### Information shown

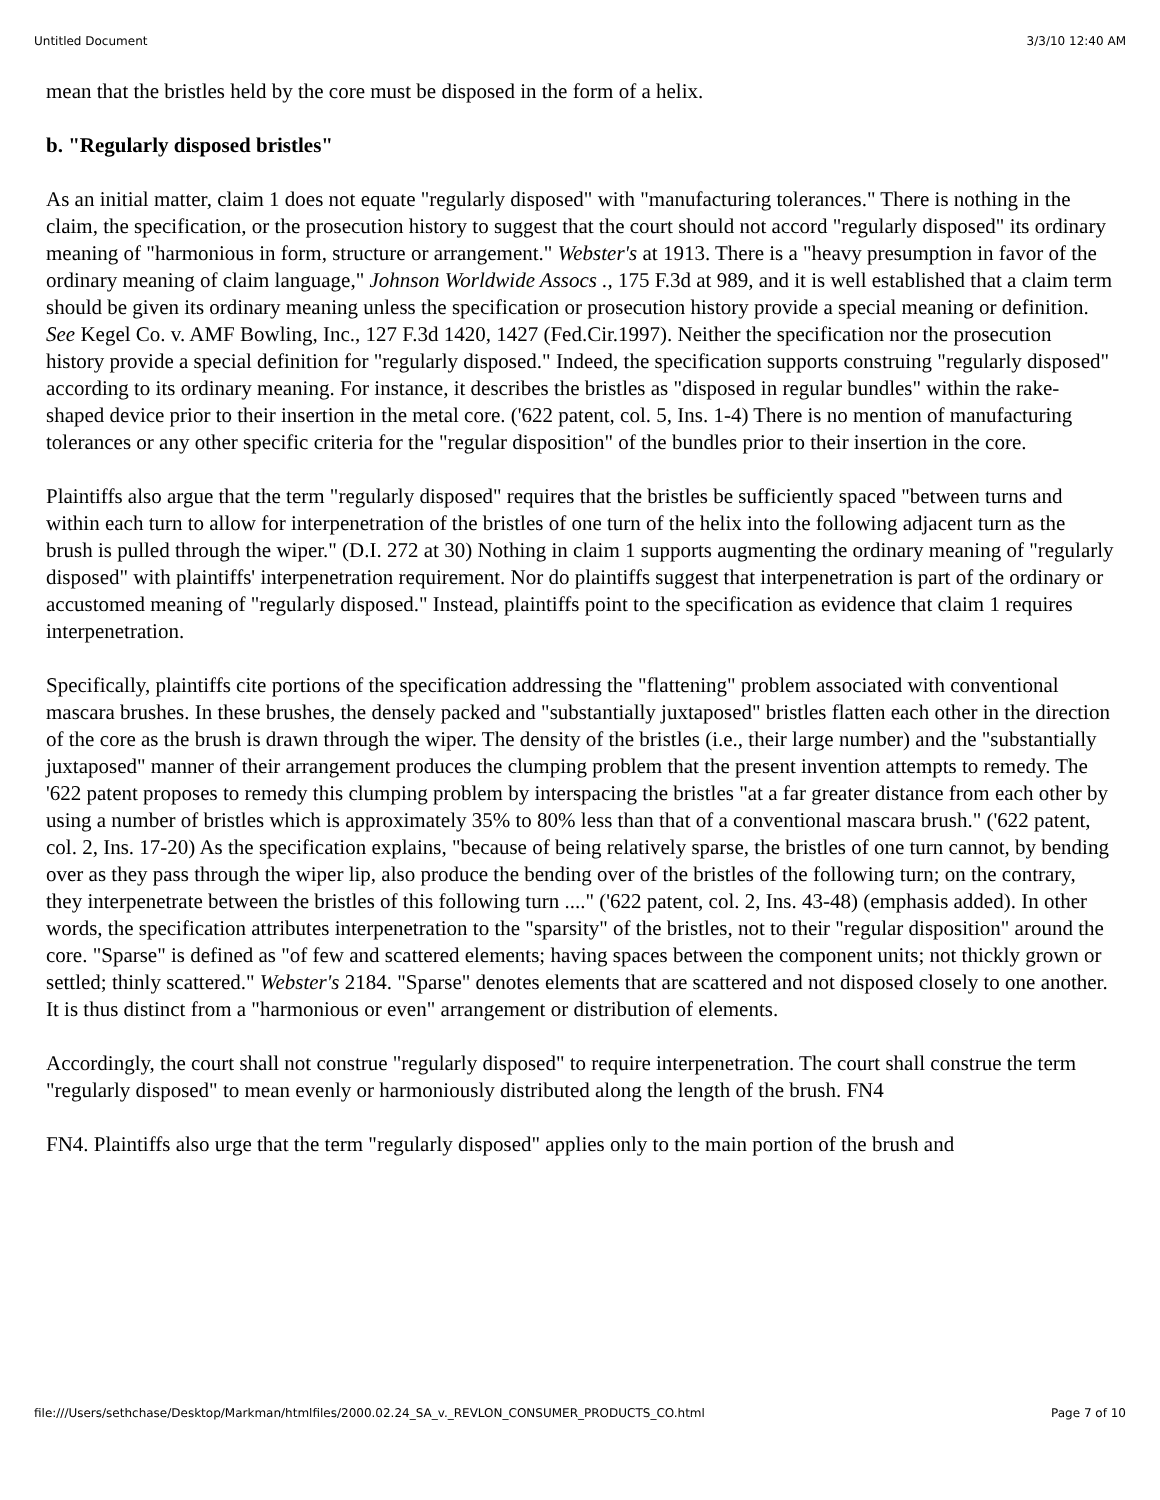Untitled Document 3/3/10 12:40 AM
mean that the bristles held by the core must be disposed in the form of a helix.
b. "Regularly disposed bristles"
As an initial matter, claim 1 does not equate "regularly disposed" with "manufacturing tolerances." There is nothing in the claim, the specification, or the prosecution history to suggest that the court should not accord "regularly disposed" its ordinary meaning of "harmonious in form, structure or arrangement." Webster's at 1913. There is a "heavy presumption in favor of the ordinary meaning of claim language," Johnson Worldwide Assocs ., 175 F.3d at 989, and it is well established that a claim term should be given its ordinary meaning unless the specification or prosecution history provide a special meaning or definition. See Kegel Co. v. AMF Bowling, Inc., 127 F.3d 1420, 1427 (Fed.Cir.1997). Neither the specification nor the prosecution history provide a special definition for "regularly disposed." Indeed, the specification supports construing "regularly disposed" according to its ordinary meaning. For instance, it describes the bristles as "disposed in regular bundles" within the rake-shaped device prior to their insertion in the metal core. ('622 patent, col. 5, Ins. 1-4) There is no mention of manufacturing tolerances or any other specific criteria for the "regular disposition" of the bundles prior to their insertion in the core.
Plaintiffs also argue that the term "regularly disposed" requires that the bristles be sufficiently spaced "between turns and within each turn to allow for interpenetration of the bristles of one turn of the helix into the following adjacent turn as the brush is pulled through the wiper." (D.I. 272 at 30) Nothing in claim 1 supports augmenting the ordinary meaning of "regularly disposed" with plaintiffs' interpenetration requirement. Nor do plaintiffs suggest that interpenetration is part of the ordinary or accustomed meaning of "regularly disposed." Instead, plaintiffs point to the specification as evidence that claim 1 requires interpenetration.
Specifically, plaintiffs cite portions of the specification addressing the "flattening" problem associated with conventional mascara brushes. In these brushes, the densely packed and "substantially juxtaposed" bristles flatten each other in the direction of the core as the brush is drawn through the wiper. The density of the bristles (i.e., their large number) and the "substantially juxtaposed" manner of their arrangement produces the clumping problem that the present invention attempts to remedy. The '622 patent proposes to remedy this clumping problem by interspacing the bristles "at a far greater distance from each other by using a number of bristles which is approximately 35% to 80% less than that of a conventional mascara brush." ('622 patent, col. 2, Ins. 17-20) As the specification explains, "because of being relatively sparse, the bristles of one turn cannot, by bending over as they pass through the wiper lip, also produce the bending over of the bristles of the following turn; on the contrary, they interpenetrate between the bristles of this following turn ...." ('622 patent, col. 2, Ins. 43-48) (emphasis added). In other words, the specification attributes interpenetration to the "sparsity" of the bristles, not to their "regular disposition" around the core. "Sparse" is defined as "of few and scattered elements; having spaces between the component units; not thickly grown or settled; thinly scattered." Webster's 2184. "Sparse" denotes elements that are scattered and not disposed closely to one another. It is thus distinct from a "harmonious or even" arrangement or distribution of elements.
Accordingly, the court shall not construe "regularly disposed" to require interpenetration. The court shall construe the term "regularly disposed" to mean evenly or harmoniously distributed along the length of the brush. FN4
FN4. Plaintiffs also urge that the term "regularly disposed" applies only to the main portion of the brush and
file:///Users/sethchase/Desktop/Markman/htmlfiles/2000.02.24_SA_v._REVLON_CONSUMER_PRODUCTS_CO.html Page 7 of 10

######

Your task: Leave the pictures aside and give the records above back word for word.

Final answer:
Untitled Document 3/3/10 12:40 AM
mean that the bristles held by the core must be disposed in the form of a helix.
b. "Regularly disposed bristles"
As an initial matter, claim 1 does not equate "regularly disposed" with "manufacturing tolerances." There is nothing in the claim, the specification, or the prosecution history to suggest that the court should not accord "regularly disposed" its ordinary meaning of "harmonious in form, structure or arrangement." Webster's at 1913. There is a "heavy presumption in favor of the ordinary meaning of claim language," Johnson Worldwide Assocs ., 175 F.3d at 989, and it is well established that a claim term should be given its ordinary meaning unless the specification or prosecution history provide a special meaning or definition. See Kegel Co. v. AMF Bowling, Inc., 127 F.3d 1420, 1427 (Fed.Cir.1997). Neither the specification nor the prosecution history provide a special definition for "regularly disposed." Indeed, the specification supports construing "regularly disposed" according to its ordinary meaning. For instance, it describes the bristles as "disposed in regular bundles" within the rake-shaped device prior to their insertion in the metal core. ('622 patent, col. 5, Ins. 1-4) There is no mention of manufacturing tolerances or any other specific criteria for the "regular disposition" of the bundles prior to their insertion in the core.
Plaintiffs also argue that the term "regularly disposed" requires that the bristles be sufficiently spaced "between turns and within each turn to allow for interpenetration of the bristles of one turn of the helix into the following adjacent turn as the brush is pulled through the wiper." (D.I. 272 at 30) Nothing in claim 1 supports augmenting the ordinary meaning of "regularly disposed" with plaintiffs' interpenetration requirement. Nor do plaintiffs suggest that interpenetration is part of the ordinary or accustomed meaning of "regularly disposed." Instead, plaintiffs point to the specification as evidence that claim 1 requires interpenetration.
Specifically, plaintiffs cite portions of the specification addressing the "flattening" problem associated with conventional mascara brushes. In these brushes, the densely packed and "substantially juxtaposed" bristles flatten each other in the direction of the core as the brush is drawn through the wiper. The density of the bristles (i.e., their large number) and the "substantially juxtaposed" manner of their arrangement produces the clumping problem that the present invention attempts to remedy. The '622 patent proposes to remedy this clumping problem by interspacing the bristles "at a far greater distance from each other by using a number of bristles which is approximately 35% to 80% less than that of a conventional mascara brush." ('622 patent, col. 2, Ins. 17-20) As the specification explains, "because of being relatively sparse, the bristles of one turn cannot, by bending over as they pass through the wiper lip, also produce the bending over of the bristles of the following turn; on the contrary, they interpenetrate between the bristles of this following turn ...." ('622 patent, col. 2, Ins. 43-48) (emphasis added). In other words, the specification attributes interpenetration to the "sparsity" of the bristles, not to their "regular disposition" around the core. "Sparse" is defined as "of few and scattered elements; having spaces between the component units; not thickly grown or settled; thinly scattered." Webster's 2184. "Sparse" denotes elements that are scattered and not disposed closely to one another. It is thus distinct from a "harmonious or even" arrangement or distribution of elements.
Accordingly, the court shall not construe "regularly disposed" to require interpenetration. The court shall construe the term "regularly disposed" to mean evenly or harmoniously distributed along the length of the brush. FN4
FN4. Plaintiffs also urge that the term "regularly disposed" applies only to the main portion of the brush and
file:///Users/sethchase/Desktop/Markman/htmlfiles/2000.02.24_SA_v._REVLON_CONSUMER_PRODUCTS_CO.html Page 7 of 10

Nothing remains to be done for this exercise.